Thromb Haemost 2006;95:997–1002View the citation

This study aimed to establish the utility of a whole-blood single platelet counting (WBSPC) assay, a measure of microaggregation, in monitoring the effects of tirofiban, comparing this with optical aggregometry (OA) and the Ultegra TRAP cartridge system (UTC), measures of macroaggregation. Fifty-nine patients with acute coronary syndrome scheduled for coronary angiography +/- angioplasty were studied. WBSPC assay (ADP 0.3-100 muM, Sysmex KX21 analyzer), OA (ADP 20 muM) and UTC were performed: before starting tirofiban; 30 min, 4 and 24 h after starting tirofiban; and 1 and 2 h after stopping tirofiban.

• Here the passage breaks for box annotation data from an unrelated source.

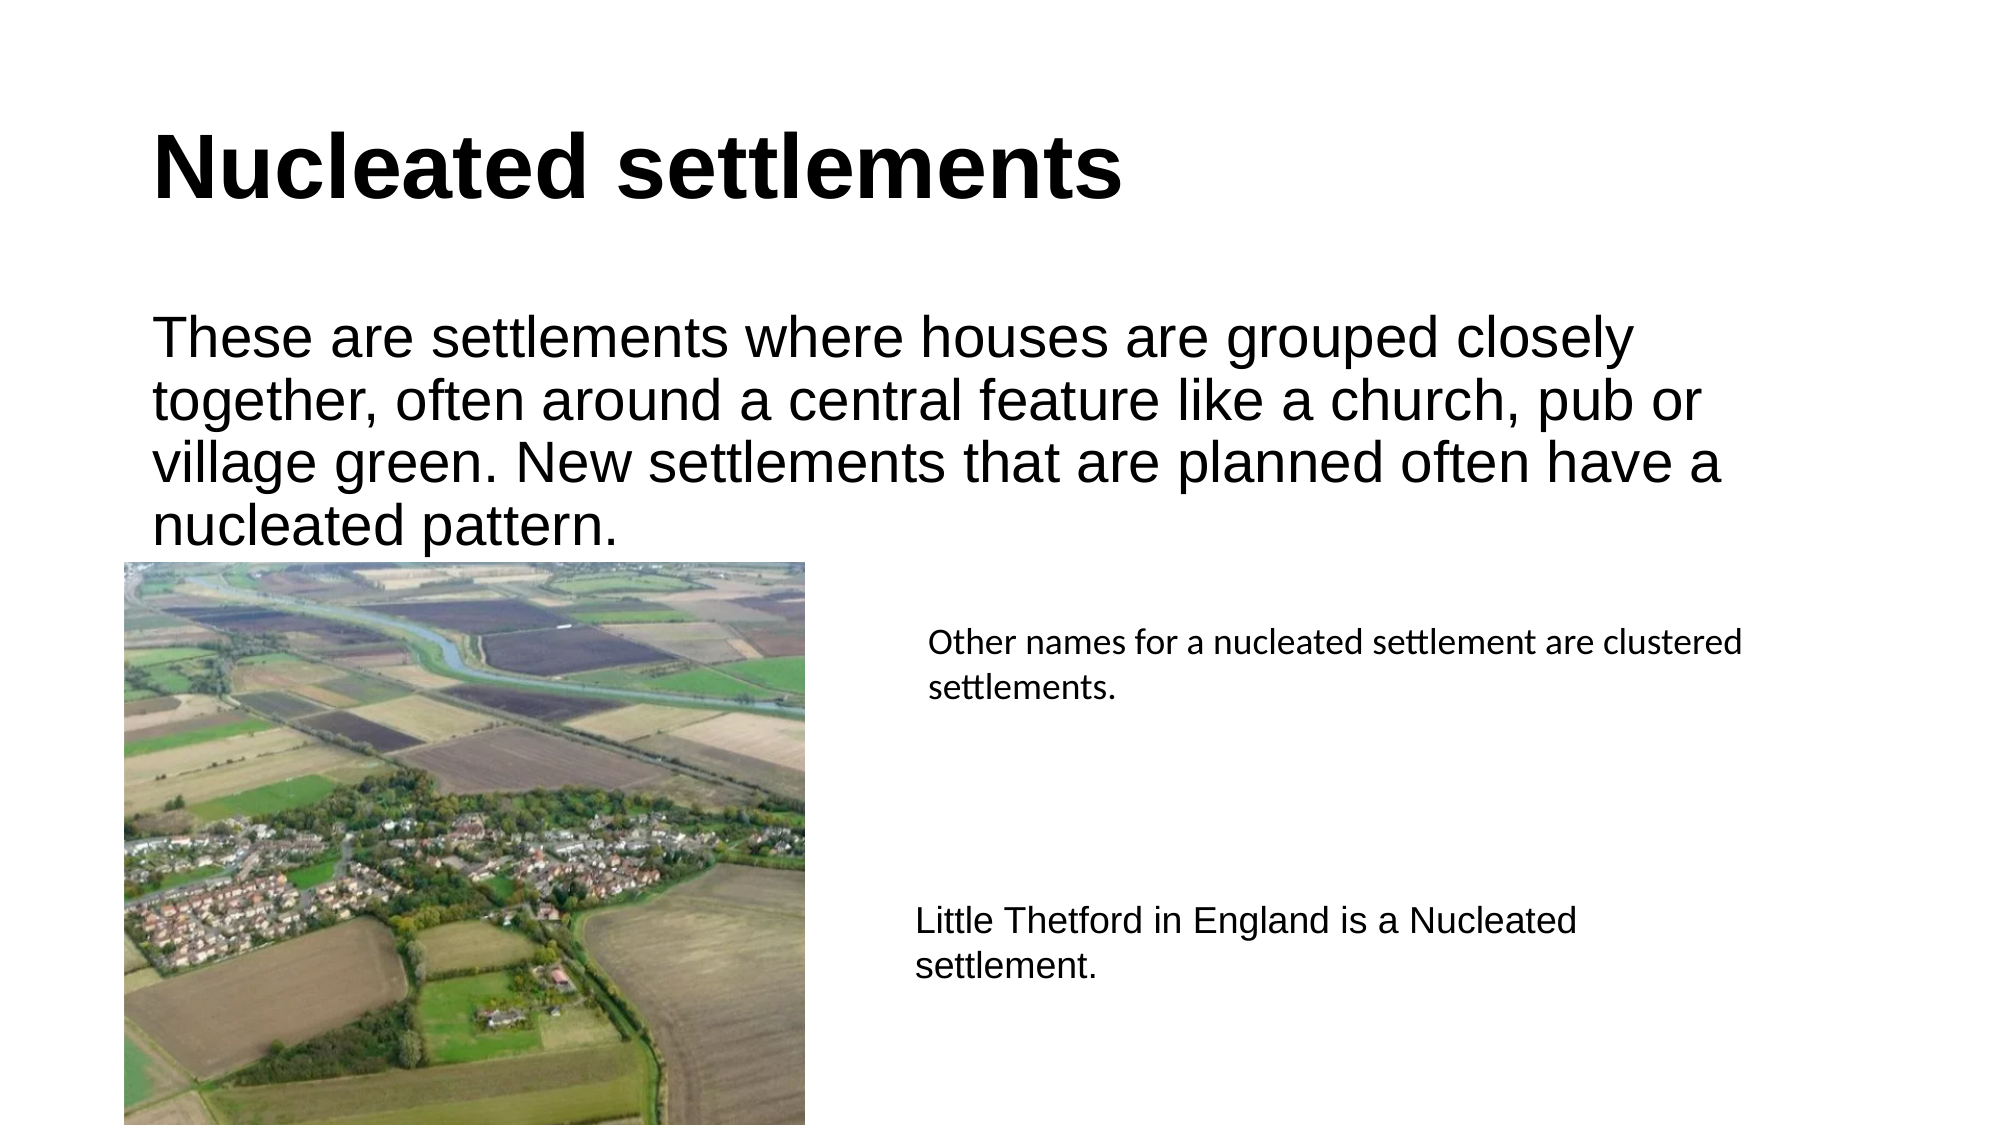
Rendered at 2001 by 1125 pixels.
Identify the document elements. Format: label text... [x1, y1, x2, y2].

list These are settlements where houses are grouped closely together, often around a central feature like a church, pub or village green. New settlements that are planned often have a nucleated pattern. [137, 299, 1863, 1014]
text_box Little Thetford in England is a Nucleated settlement. [900, 888, 1603, 995]
text_box Other names for a nucleated settlement are clustered settlements. [913, 609, 1787, 716]
title Nucleated settlements [137, 59, 1863, 278]
picture [122, 562, 805, 1125]
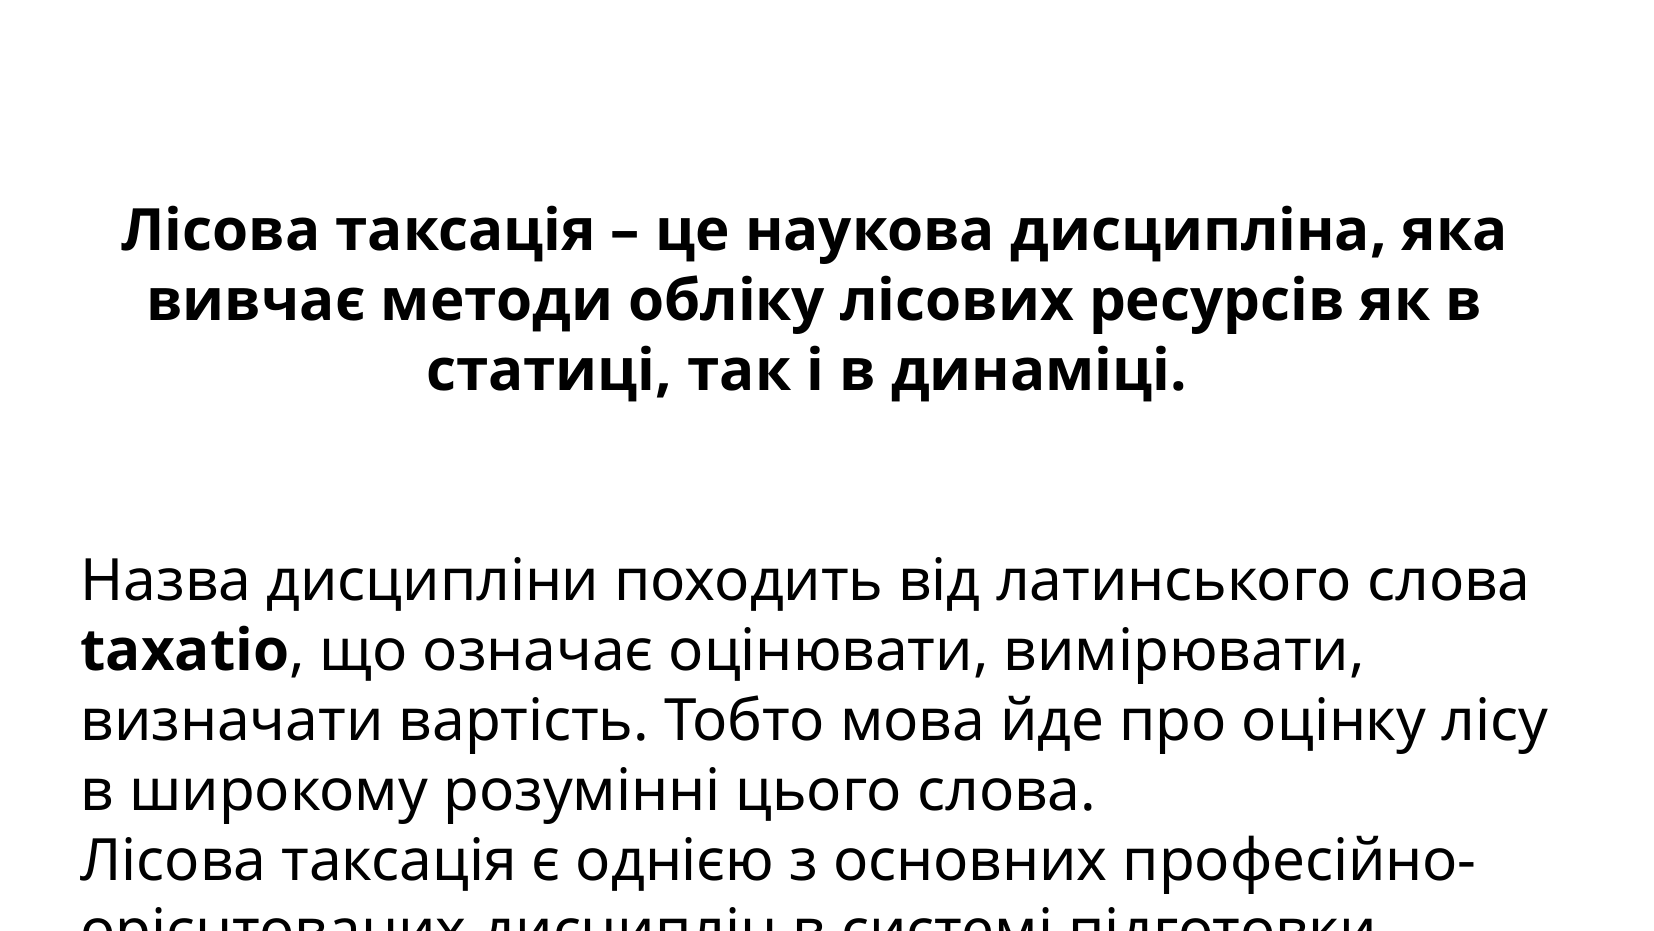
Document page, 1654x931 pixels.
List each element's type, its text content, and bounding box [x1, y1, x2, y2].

text_box Лісова таксація – це наукова дисципліна, яка вивчає методи обліку лісових ресурсів як в статиці, так і в динаміці. Назва дисципліни походить від латинського слова taxatio, що означає оцінювати, вимірювати, визначати вартість. Тобто мова йде про оцінку лісу в широкому розумінні цього слова. Лісова таксація є однією з основних професійно-орієнтованих дисциплін в системі підготовки фахівців лісового господарства. [66, 185, 1605, 931]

Thirty minutes after starting tirofiban, there was substantial inhibition of platelet aggregation (40 +/- 30%; WBSPC, 2 minutes after addition of ADP 30 muM) and this remained stable at 4 and 24 h. OA (86 +/- 17%; inhibition of maximal aggregation, ADP 20 muM) and UTC (93 +/- 7%) showed marked inhibition with less inter-individual variation. There was no significant correlation between OA and UTC results (R(2) = 0.006), but fair correlation between OA and WBSPC results (R(2) = 0.37). Greater inhibition of macroaggregation (OA and UTC) was seen compared to microaggregation (WBSPC) such that WBSPC was more discriminating in the therapeutic range when macroaggregation was often completely inhibited. A WBSPC assay of platelet microaggregation shows promise for monitoring GPIIb/IIIa antagonists.